Menu

Alece aprova novo Zoneamento Ecológico-Econômico do litoral

O projeto inicial, de 2006, era para ter sido atualizado em 2016, mas não foi. O projeto aprovado nesta quarta-feira (4) começou a tramitar no final de 2022, mas só foi aprovado agora.
A votação ocorreu na sessão desta quarta-feira (4). Foto: José Leomar/Alece

Após quase 10 anos de atraso, a Assembleia Legislativa do Estado do Ceará (Alece) aprovou, nesta quarta-feira (6), projeto que atualiza o Zoneamento Ecológico-Econômico da Zona Costeira (ZEEC) do Ceará. A matéria, conforme o texto, tem como objetivo possibilitar o desenvolvimento sustentável do litoral do Estado. A matéria segue para a sanção do governador Elmano de Freitas (PT).

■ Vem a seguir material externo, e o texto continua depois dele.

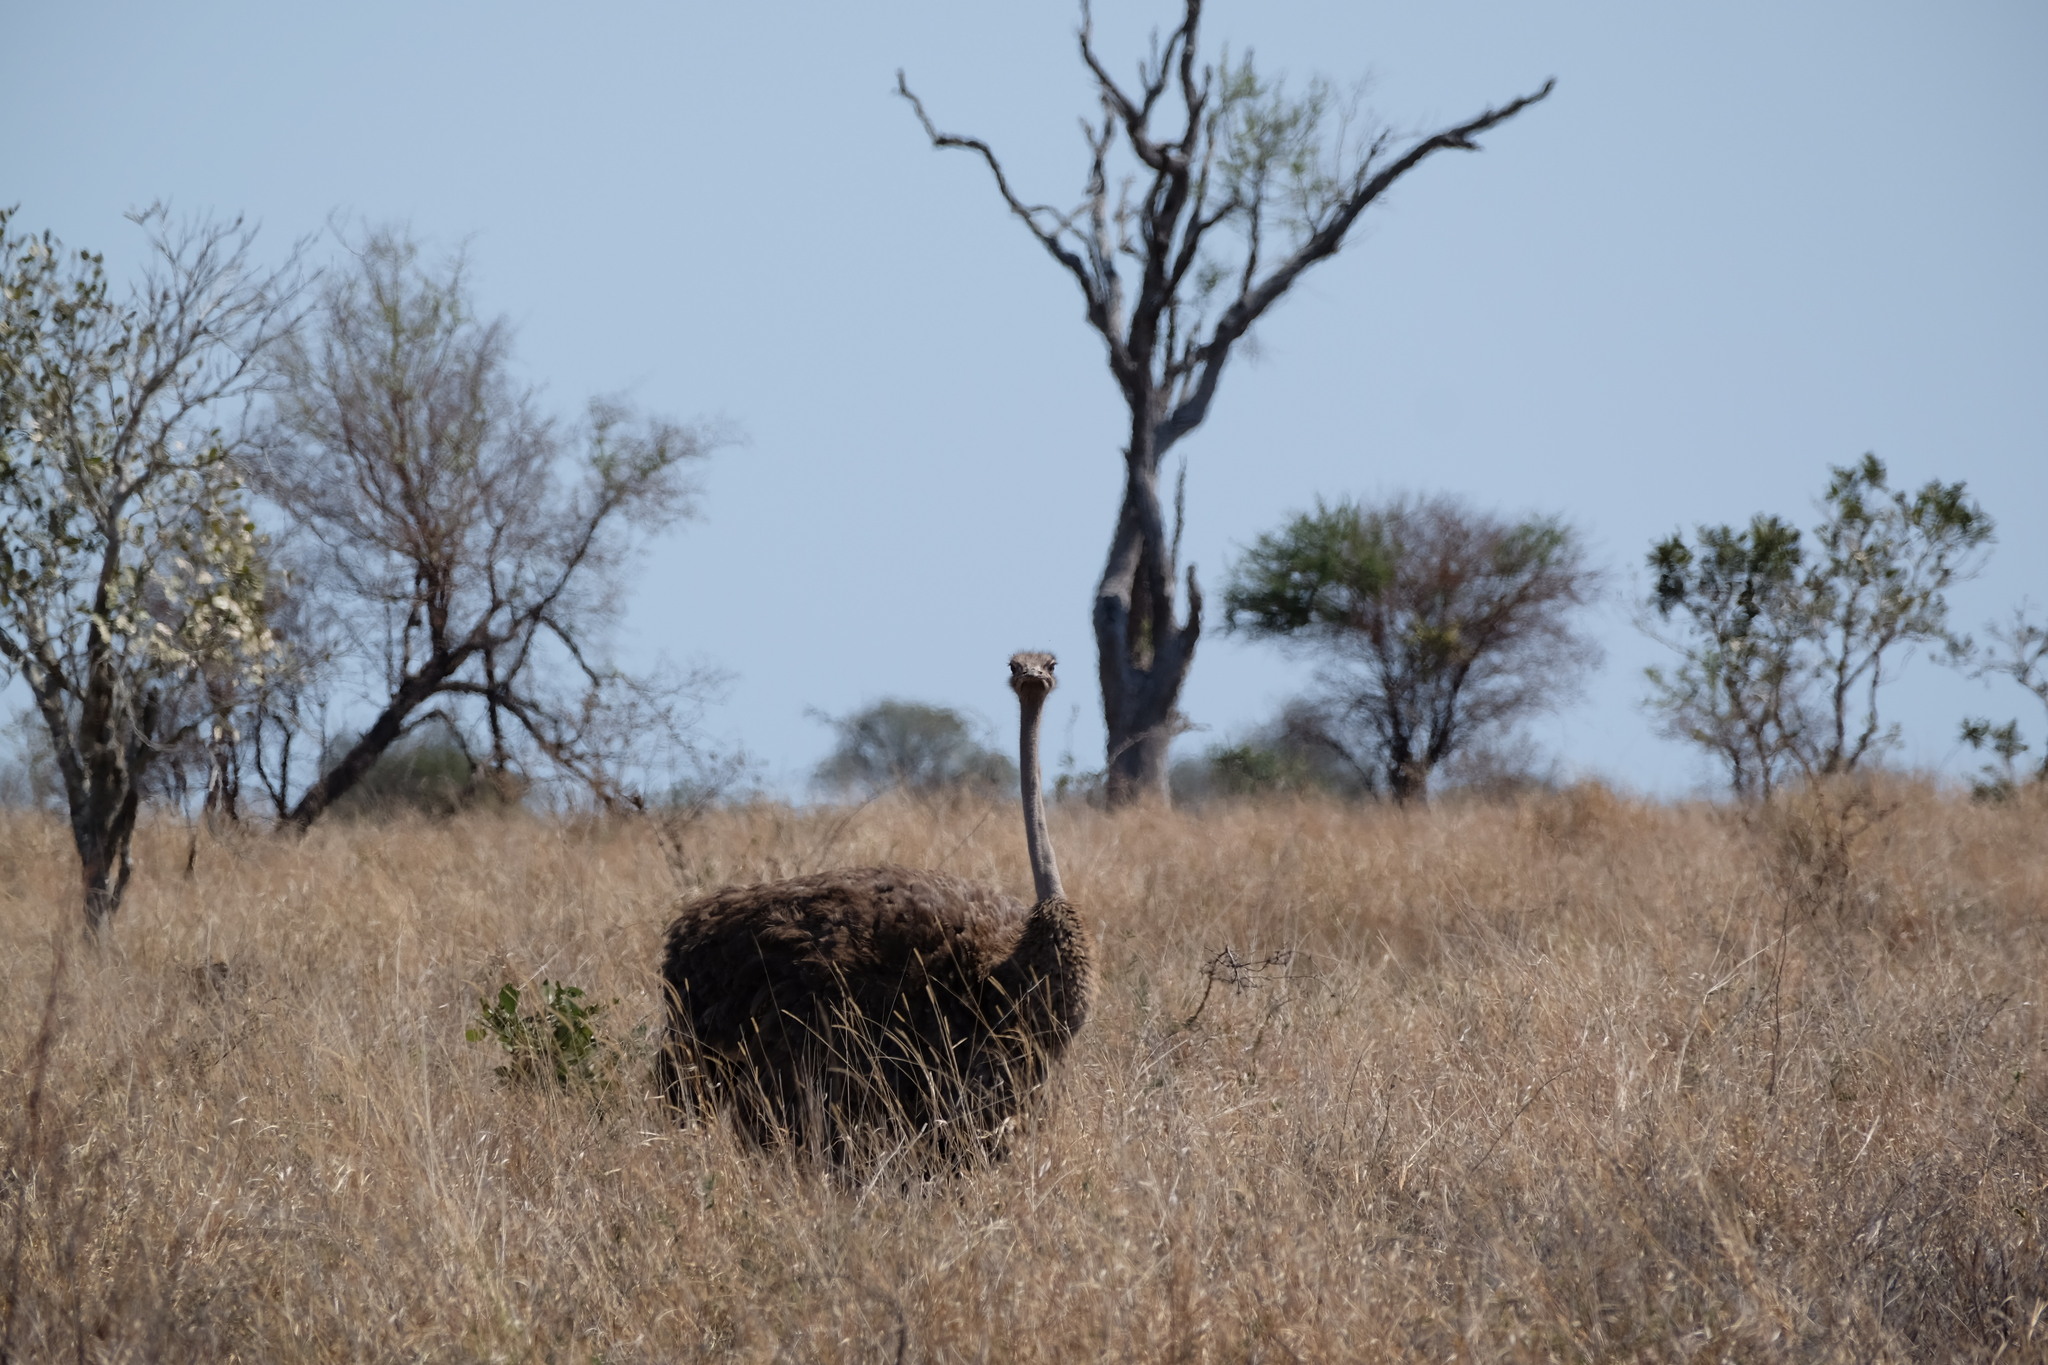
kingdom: Animalia
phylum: Chordata
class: Aves
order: Struthioniformes
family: Struthionidae
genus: Struthio
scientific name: Struthio camelus
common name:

O projeto também criou a Política Estadual do Gerenciamento Costeiro (PEGC), com o objetivo de “orientar e disciplinar a utilização dos recursos naturais” da zona costeira cearense. A matéria aprova ainda a utilização do ZEEC como um instrumento de regulação territorial de uso da PEGC.

Dentre os “princípios da PEGC”, dispostos pelo projeto, estão a busca da sustentabilidade ambiental, o equilíbrio da aplicação de políticas públicas ambientais capazes de atender à proteção ao meio ambiente e contemplar demandas econômicas, a proteção das comunidades tradicionais e dos ecossistemas costeiros, e o incentivo ao estudo e a pesquisas voltados ao “desenvolvimento de tecnologias capazes de orientar o uso racional e a proteção dos recursos ambientais da zona costeira”.

Dentre as “diretrizes da PEGC”, além do acompanhamento da costa cearense com o Relatório Estadual de Qualidade Ambiental da Zona Costeira, está a criação de planos voltados à aplicação das medidas aprovadas na Lei:

  • Plano Estadual de Dados Espaciais Ambientais (PEDEA);
  • Plano Estadual de Gerenciamento Costeiro (PLEGC);
  • Plano Estadual de Contingência na Zona Costeira (PEC);
  • Observatório Costeiro Marinho (OCM);
  • Planos de Gestão Integrada da Orla Marítima (PGI).

A matéria também cria o Colegiado Estadual de Gerenciamento Costeiro (Cegerco), fórum consultivo vinculado à Secretaria Estadual do Meio Ambiente e Mudança do Clima (Sema), com o objetivo de reunir Governo, a sociedade e entidades de ensino superior e pesquisa para a proposição de planos e fiscalização das ações. Conforme o projeto, a secretária da Sema, Vilma Freire, vai presidir o colegiado.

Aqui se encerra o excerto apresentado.